[Data entries]
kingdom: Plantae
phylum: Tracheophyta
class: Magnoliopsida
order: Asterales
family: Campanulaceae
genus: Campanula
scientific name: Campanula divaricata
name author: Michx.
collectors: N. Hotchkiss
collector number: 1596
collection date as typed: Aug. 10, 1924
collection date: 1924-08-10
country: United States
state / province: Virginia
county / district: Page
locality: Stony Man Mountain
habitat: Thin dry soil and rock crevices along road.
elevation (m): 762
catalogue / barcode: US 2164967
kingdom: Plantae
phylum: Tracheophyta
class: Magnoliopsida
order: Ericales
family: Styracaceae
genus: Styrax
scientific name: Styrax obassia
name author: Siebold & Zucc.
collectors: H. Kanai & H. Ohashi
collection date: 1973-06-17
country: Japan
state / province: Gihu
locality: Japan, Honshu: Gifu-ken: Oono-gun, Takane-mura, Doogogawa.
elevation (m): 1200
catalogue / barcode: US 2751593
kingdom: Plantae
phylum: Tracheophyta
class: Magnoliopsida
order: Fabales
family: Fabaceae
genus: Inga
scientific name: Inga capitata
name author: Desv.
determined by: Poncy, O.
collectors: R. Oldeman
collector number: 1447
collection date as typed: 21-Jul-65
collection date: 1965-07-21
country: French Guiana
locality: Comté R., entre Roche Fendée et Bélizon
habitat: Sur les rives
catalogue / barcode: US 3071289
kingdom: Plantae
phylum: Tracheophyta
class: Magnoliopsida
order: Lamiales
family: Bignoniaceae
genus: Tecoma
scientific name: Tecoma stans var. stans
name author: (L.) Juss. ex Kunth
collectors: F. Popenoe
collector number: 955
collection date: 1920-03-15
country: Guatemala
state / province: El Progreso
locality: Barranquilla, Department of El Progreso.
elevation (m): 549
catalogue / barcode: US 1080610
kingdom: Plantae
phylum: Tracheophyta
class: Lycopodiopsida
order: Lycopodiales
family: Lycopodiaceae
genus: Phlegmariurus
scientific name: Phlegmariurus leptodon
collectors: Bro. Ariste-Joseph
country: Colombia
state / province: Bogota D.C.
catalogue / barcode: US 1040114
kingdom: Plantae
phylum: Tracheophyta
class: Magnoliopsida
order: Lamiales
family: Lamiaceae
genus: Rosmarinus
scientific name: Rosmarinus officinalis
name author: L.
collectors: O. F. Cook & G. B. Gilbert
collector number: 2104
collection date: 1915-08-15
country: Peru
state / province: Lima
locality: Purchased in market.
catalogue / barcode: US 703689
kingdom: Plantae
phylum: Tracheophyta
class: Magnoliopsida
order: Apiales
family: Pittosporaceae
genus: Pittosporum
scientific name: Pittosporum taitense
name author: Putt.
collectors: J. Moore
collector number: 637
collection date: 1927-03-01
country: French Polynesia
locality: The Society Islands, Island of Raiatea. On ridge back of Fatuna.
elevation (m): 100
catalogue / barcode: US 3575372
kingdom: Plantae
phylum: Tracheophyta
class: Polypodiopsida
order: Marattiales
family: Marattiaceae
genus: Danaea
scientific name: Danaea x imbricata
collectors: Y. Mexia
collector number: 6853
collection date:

--- WHAT YOU NEED TO DO ---
Convert every line of the entries above into a Markdown table with two columns, "Row" and "Line". Number the rows in order, one line per row, and skip any blank lines.

--- SOLUTION TO THIS EXERCISE ---
| Row | Line |
|---|---|
| 1 | kingdom: Plantae |
| 2 | phylum: Tracheophyta |
| 3 | class: Magnoliopsida |
| 4 | order: Asterales |
| 5 | family: Campanulaceae |
| 6 | genus: Campanula |
| 7 | scientific name: Campanula divaricata |
| 8 | name author: Michx. |
| 9 | collectors: N. Hotchkiss |
| 10 | collector number: 1596 |
| 11 | collection date as typed: Aug. 10, 1924 |
| 12 | collection date: 1924-08-10 |
| 13 | country: United States |
| 14 | state / province: Virginia |
| 15 | county / district: Page |
| 16 | locality: Stony Man Mountain |
| 17 | habitat: Thin dry soil and rock crevices along road. |
| 18 | elevation (m): 762 |
| 19 | catalogue / barcode: US 2164967 |
| 20 | kingdom: Plantae |
| 21 | phylum: Tracheophyta |
| 22 | class: Magnoliopsida |
| 23 | order: Ericales |
| 24 | family: Styracaceae |
| 25 | genus: Styrax |
| 26 | scientific name: Styrax obassia |
| 27 | name author: Siebold & Zucc. |
| 28 | collectors: H. Kanai & H. Ohashi |
| 29 | collection date: 1973-06-17 |
| 30 | country: Japan |
| 31 | state / province: Gihu |
| 32 | locality: Japan, Honshu: Gifu-ken: Oono-gun, Takane-mura, Doogogawa. |
| 33 | elevation (m): 1200 |
| 34 | catalogue / barcode: US 2751593 |
| 35 | kingdom: Plantae |
| 36 | phylum: Tracheophyta |
| 37 | class: Magnoliopsida |
| 38 | order: Fabales |
| 39 | family: Fabaceae |
| 40 | genus: Inga |
| 41 | scientific name: Inga capitata |
| 42 | name author: Desv. |
| 43 | determined by: Poncy, O. |
| 44 | collectors: R. Oldeman |
| 45 | collector number: 1447 |
| 46 | collection date as typed: 21-Jul-65 |
| 47 | collection date: 1965-07-21 |
| 48 | country: French Guiana |
| 49 | locality: Comté R., entre Roche Fendée et Bélizon |
| 50 | habitat: Sur les rives |
| 51 | catalogue / barcode: US 3071289 |
| 52 | kingdom: Plantae |
| 53 | phylum: Tracheophyta |
| 54 | class: Magnoliopsida |
| 55 | order: Lamiales |
| 56 | family: Bignoniaceae |
| 57 | genus: Tecoma |
| 58 | scientific name: Tecoma stans var. stans |
| 59 | name author: (L.) Juss. ex Kunth |
| 60 | collectors: F. Popenoe |
| 61 | collector number: 955 |
| 62 | collection date: 1920-03-15 |
| 63 | country: Guatemala |
| 64 | state / province: El Progreso |
| 65 | locality: Barranquilla, Department of El Progreso. |
| 66 | elevation (m): 549 |
| 67 | catalogue / barcode: US 1080610 |
| 68 | kingdom: Plantae |
| 69 | phylum: Tracheophyta |
| 70 | class: Lycopodiopsida |
| 71 | order: Lycopodiales |
| 72 | family: Lycopodiaceae |
| 73 | genus: Phlegmariurus |
| 74 | scientific name: Phlegmariurus leptodon |
| 75 | collectors: Bro. Ariste-Joseph |
| 76 | country: Colombia |
| 77 | state / province: Bogota D.C. |
| 78 | catalogue / barcode: US 1040114 |
| 79 | kingdom: Plantae |
| 80 | phylum: Tracheophyta |
| 81 | class: Magnoliopsida |
| 82 | order: Lamiales |
| 83 | family: Lamiaceae |
| 84 | genus: Rosmarinus |
| 85 | scientific name: Rosmarinus officinalis |
| 86 | name author: L. |
| 87 | collectors: O. F. Cook & G. B. Gilbert |
| 88 | collector number: 2104 |
| 89 | collection date: 1915-08-15 |
| 90 | country: Peru |
| 91 | state / province: Lima |
| 92 | locality: Purchased in market. |
| 93 | catalogue / barcode: US 703689 |
| 94 | kingdom: Plantae |
| 95 | phylum: Tracheophyta |
| 96 | class: Magnoliopsida |
| 97 | order: Apiales |
| 98 | family: Pittosporaceae |
| 99 | genus: Pittosporum |
| 100 | scientific name: Pittosporum taitense |
| 101 | name author: Putt. |
| 102 | collectors: J. Moore |
| 103 | collector number: 637 |
| 104 | collection date: 1927-03-01 |
| 105 | country: French Polynesia |
| 106 | locality: The Society Islands, Island of Raiatea. On ridge back of Fatuna. |
| 107 | elevation (m): 100 |
| 108 | catalogue / barcode: US 3575372 |
| 109 | kingdom: Plantae |
| 110 | phylum: Tracheophyta |
| 111 | class: Polypodiopsida |
| 112 | order: Marattiales |
| 113 | family: Marattiaceae |
| 114 | genus: Danaea |
| 115 | scientific name: Danaea x imbricata |
| 116 | collectors: Y. Mexia |
| 117 | collector number: 6853 |
| 118 | collection date: |